Diane Sumney is an English as a Second Language teacher with Fayette County Schools. In 2008, her elementary school suddenly had an influx of around 80 refugees. Sumney started an after-school program to help children cope with their trauma.

She said on the surface, children can appear to be adjusting. But often they have deep psychological issues from experiencing war that manifest in other ways, such as drawing pictures. She told a story of one such student.

"He started his picture and he kept saying, 'I shouldn't be drawing this. I shouldn't be drawing this,' and he kept moving around, 'I shouldn't be drawing this,' and he was drawing suddenly and frantically,” Sumney said. “This was a kid who was doing well in school, and wasn't having too many problems. Before he had finished that picture, he had scooted somehow under the table at the end of the hallway and was in the corner."
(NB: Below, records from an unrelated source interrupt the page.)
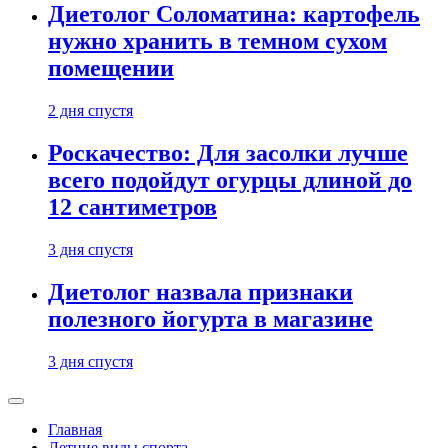
Диетолог Соломатина: картофель
нужно хранить в темном сухом
помещении
2 дня спустя
Роскачество: Для засолки лучше
всего подойдут огурцы длиной до
12 сантиметров
3 дня спустя
Диетолог назвала признаки
полезного йогурта в магазине
3 дня спустя
Главная
Летние виды спорта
For older children and teenagers, the experience of being helpless or dependent on others can be just as traumatic.

Elisha Mutayonwa arrived in Kentucky as a teenage refugee from the Republic of Congo with his father and six siblings.

"I went to high school here. My first day of high school, they wanted to put me in ninth grade. I was turning 19 then,” Mutayonwa said. “They wanted to put me in ninth grade, so there was no communication between us. They didn't know anything about my background - if I went to school before or anything."

Mutayonwa now is a student at Bluegrass Technical and Community College. He said the biggest change he'd like to see in the resettlement process is allowing refugees to make decisions for themselves.